Here is a very brief section on “philosophies” of pastoral counseling supervision from the book that my wife and I are finishing. “Dynamics in Pastoral Counseling.” It is a broad overview of principles in pastoral counseling for students. Hopefully it will be published in 2019.
“Philosophies” of Supervision
In the supervision of counselors there are a number of different broad categories or philosophies depending on the key feature being addressed in the supervision. Three are:
- Focus on the Patient/Client (Didactic)
- Focus on the Supervisee (Therapeutic)
- Focus on the Supervisory Relationship (Relational)2
Didactic. This is the most classic one. It is based on traditional (modernist) presumptions. The supervisor is seen as the most knowledgeable and self-aware, and the most important thing that the supervisor can do is to impart knowledge to the supervisee for the care of the patient. The most important person in the triad is the patient because, presumably, he or she is the one who is most needy. The supervisor then studies the patient through the supervisee and guides the supervisee how to care for the patient. In a sense, this is much like an apprentice and master relationship. While there are concerns with this method, it certainly makes quite a bit of sense.

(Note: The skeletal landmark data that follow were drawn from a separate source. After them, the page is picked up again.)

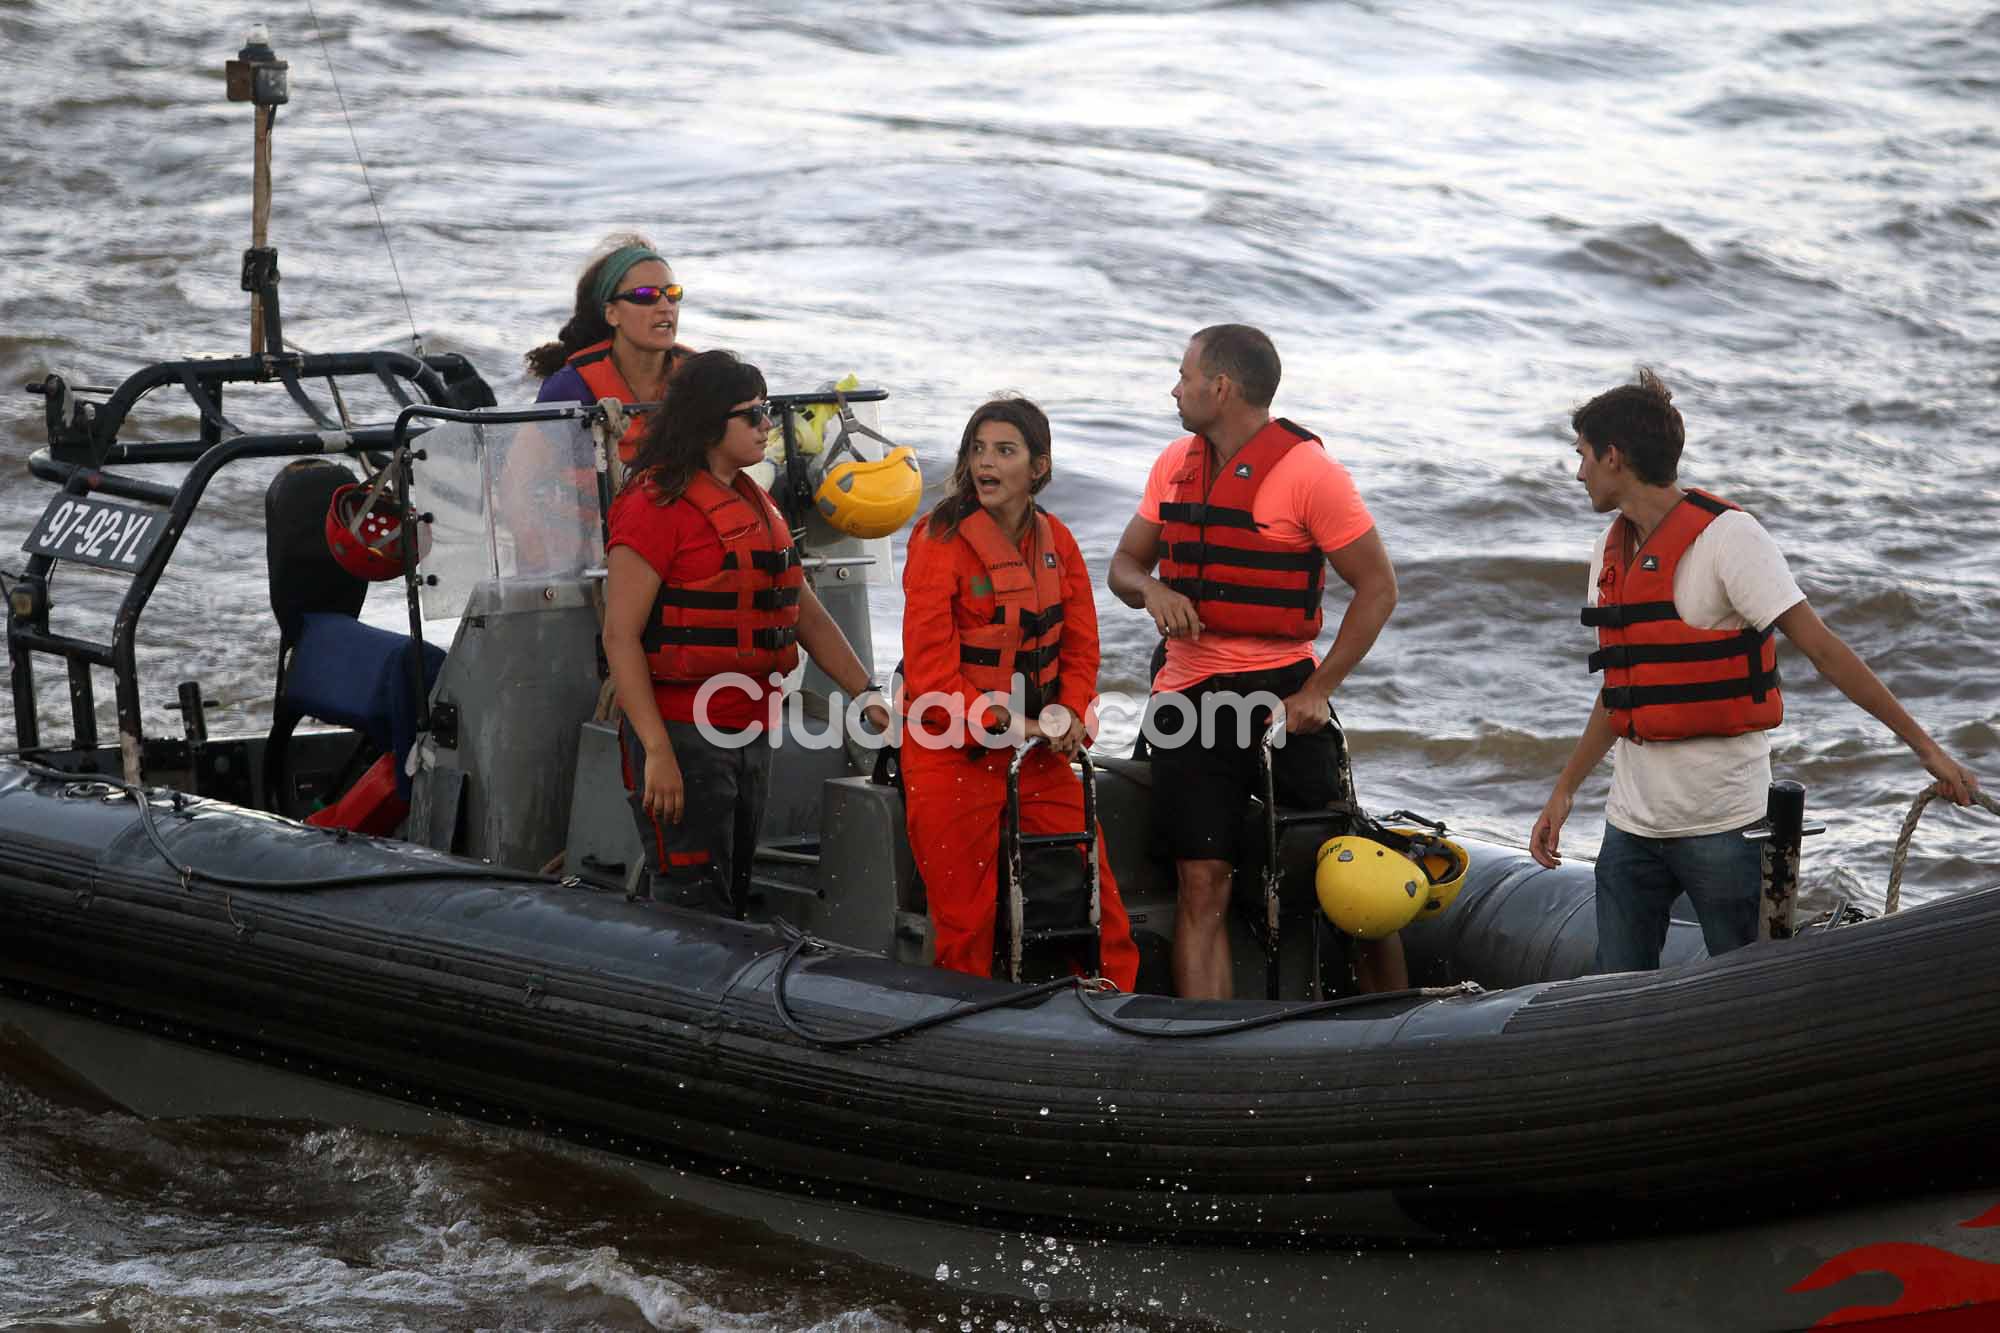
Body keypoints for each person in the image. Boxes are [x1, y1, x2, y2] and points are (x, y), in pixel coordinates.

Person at [1530, 369, 1981, 971]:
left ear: (1614, 457)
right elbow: (1624, 690)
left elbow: (1824, 650)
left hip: (1724, 826)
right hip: (1631, 827)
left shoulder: (1729, 540)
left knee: (1743, 993)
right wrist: (1565, 790)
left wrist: (1925, 748)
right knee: (1616, 994)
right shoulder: (1608, 554)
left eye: (1582, 455)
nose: (1578, 471)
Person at [1108, 326, 1400, 1000]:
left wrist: (1320, 688)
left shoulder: (1309, 472)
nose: (1174, 388)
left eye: (1184, 376)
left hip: (1283, 690)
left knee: (1347, 856)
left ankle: (1393, 1019)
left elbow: (1378, 587)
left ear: (1221, 388)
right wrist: (1153, 589)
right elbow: (1124, 565)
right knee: (1200, 880)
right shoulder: (1173, 463)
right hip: (1188, 693)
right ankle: (1205, 1048)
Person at [602, 350, 888, 915]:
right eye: (752, 414)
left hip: (748, 730)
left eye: (765, 411)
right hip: (682, 734)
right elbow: (619, 637)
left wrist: (866, 691)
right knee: (690, 894)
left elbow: (802, 609)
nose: (766, 425)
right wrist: (657, 751)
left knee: (730, 885)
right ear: (710, 424)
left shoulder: (753, 500)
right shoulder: (655, 506)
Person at [898, 396, 1141, 990]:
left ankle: (1119, 1016)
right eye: (978, 450)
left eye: (1005, 451)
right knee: (965, 922)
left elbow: (1081, 648)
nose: (987, 463)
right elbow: (932, 680)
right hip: (949, 754)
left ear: (1038, 467)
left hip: (1039, 755)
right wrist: (1029, 729)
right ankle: (963, 1043)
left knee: (1101, 903)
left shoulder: (1058, 539)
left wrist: (1072, 713)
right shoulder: (938, 541)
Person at [525, 233, 695, 463]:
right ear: (612, 313)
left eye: (673, 294)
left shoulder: (701, 377)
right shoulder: (568, 389)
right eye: (646, 295)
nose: (666, 307)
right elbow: (518, 482)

Therapeutic. The focus is placed on the health of the supervisee. The supervisee is seen as the most important person in the triad because he or she is the one who brings together the two primary dyads (patient and supervisee, and supervisee and supervisor). Thus for the triad to be most effective for the good of the patient, the focus should be on the supervisee. Out of the healing and growth of the supervisee comes healing and growth for the patient.
Relational. This might be considered the youngest of the three philosophies/models mentioned here. However, it could be seen as a bit of a mix of the two. It is therapeutic since in focusing on the relationship between the supervisor and the supervisee— there is clear intent to provide therapeutic care and growth for the supervisee. However, due to the parallel process— discussed later in this chapter– attention to the relationship between the supervisor and supervisee also means that attention is being given to the relationship between the supervisee and the patient.
It is really beyond the scope of this book to say what is the best philosophy. In fact, even a supervisor who describes him/herself as utilizing one of these broad models, in all likelihood would utilize all three at times. In fact, an extreme use of one of these to the point where the other two are completely ignored would certainly be unhealthy.